Is there anything nice to say? The synthetic fleece lining around ankles is a nice gesture toward comfort, and the Velcro strap appears appropriately long. The boots slip on easily, and the material is soft. They are available in five sizes, from Extra Small (under 20 pounds) to Extra Large (over 60 pounds). The boots are cute (too cute?), available in red or blue, and cheap at $7.
We didn’t have much use for Pawtectors, either. Made by Pedigree Perfection of Tamarac, Florida and sold by Valley Vet Supply, they are unlike any other boots we saw – perhaps for a reason.
The material Pawtectors are made from is a very unusual composite; it’s a flexible, fully sealed rubberized material on the outside that is soft and fuzzy on the inside. We’ve seen heavy-duty rubber kitchen gloves made of similar material. The top and bottom of the boots are identical; in fact, the packaging suggests turning the boots around when one side gets worn out. It seems durable enough, but it also seems like a dog would get overheated in these boots; there is no breathability to the material.
Also, the unattached Velcro strap is prone to getting misplaced. The rubberized sheath bends with the dog’s motion but doesn’t mold to fit the foot well – there is too much excess material even when boot is fitted according to size chart. And finally, the boots fell off our test dogs several times.

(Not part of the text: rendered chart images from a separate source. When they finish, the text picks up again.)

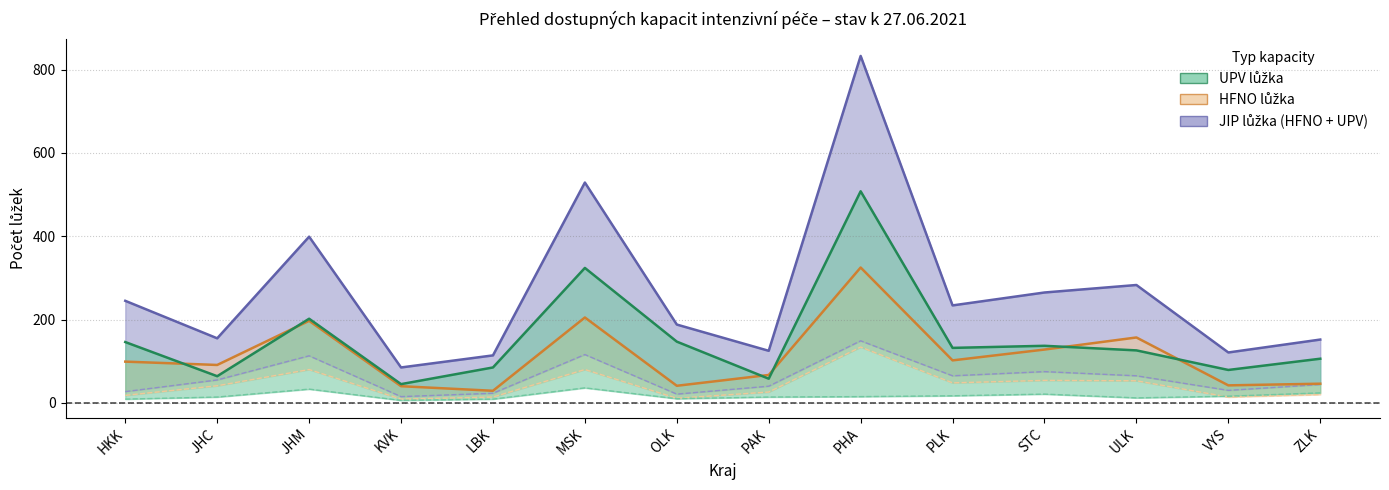

What is the label of the 5th point from the right?

PLK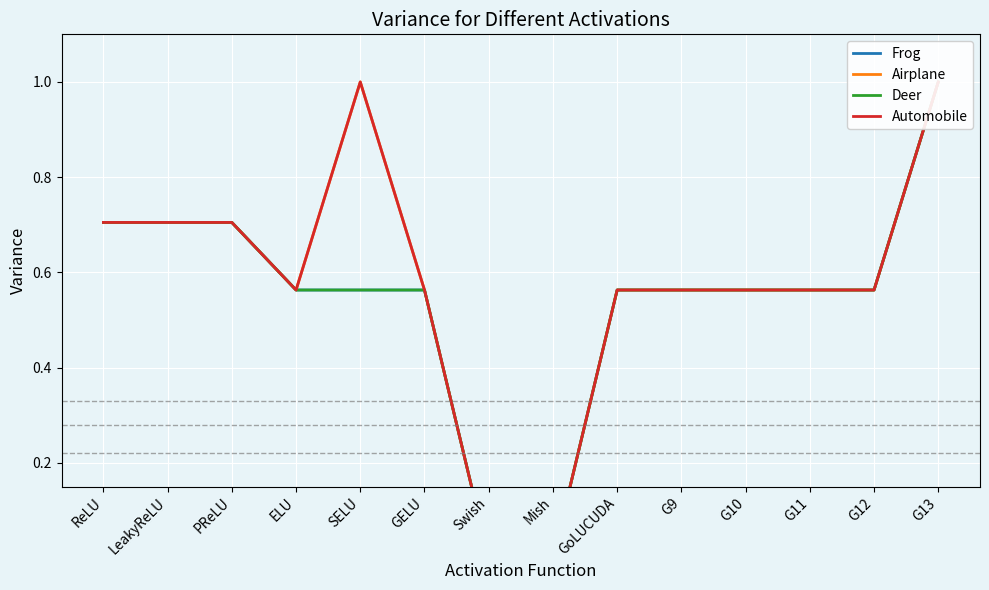

How many data points in Deer are above 0?

13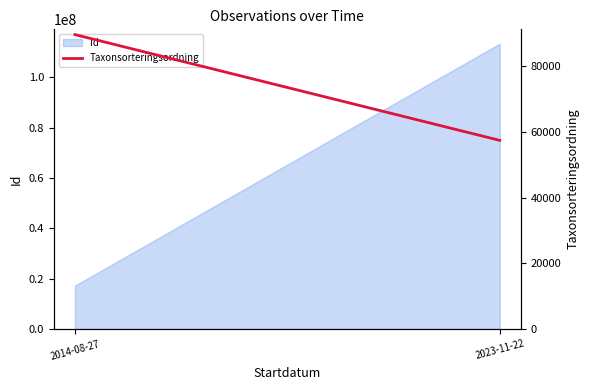

The value at 2014-08-27 is 89557.0. True or false?

True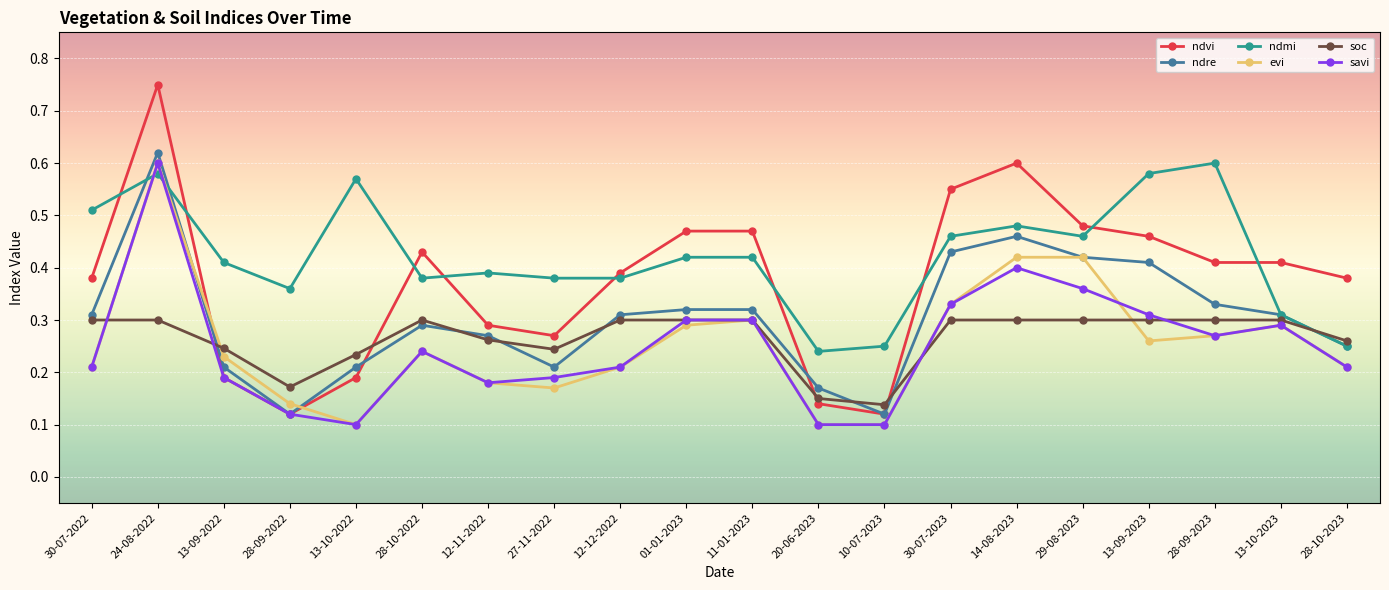

At which category does soc reach its first local valley?

28-09-2022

Pawtectors are available in five sizes, from XS (1.75”) to XL (3.75”). They slip on easily, and are available in black or red. At $17 to $22, depending on size, they are no bargain.
Note: This product bears the ASPCA Seal Of Approval, but don’t let that influence your decision. (See “What’s a Seal of Approval Worth,” WDJ, October 2000.)
But our absolute scorn is reserved for the Dog Boots made by Four Paws Products Ltd. of Hauppauge, New York. Modeled on “people” boots, this product hardly fits a dog’s foot and ankle anatomy and the strap cannot be tightened enough to stay on. They are essentially “dress up” boots – something you would put on a doll-like dog you hold in your arms. The boots are available in five sizes, XS (1.5”) to XL (3.5”), and available in red or black. The price is low, but entirely too high for a product that is totally useless. How this product continues to stay on the market, except as a gag gift, is beyond us.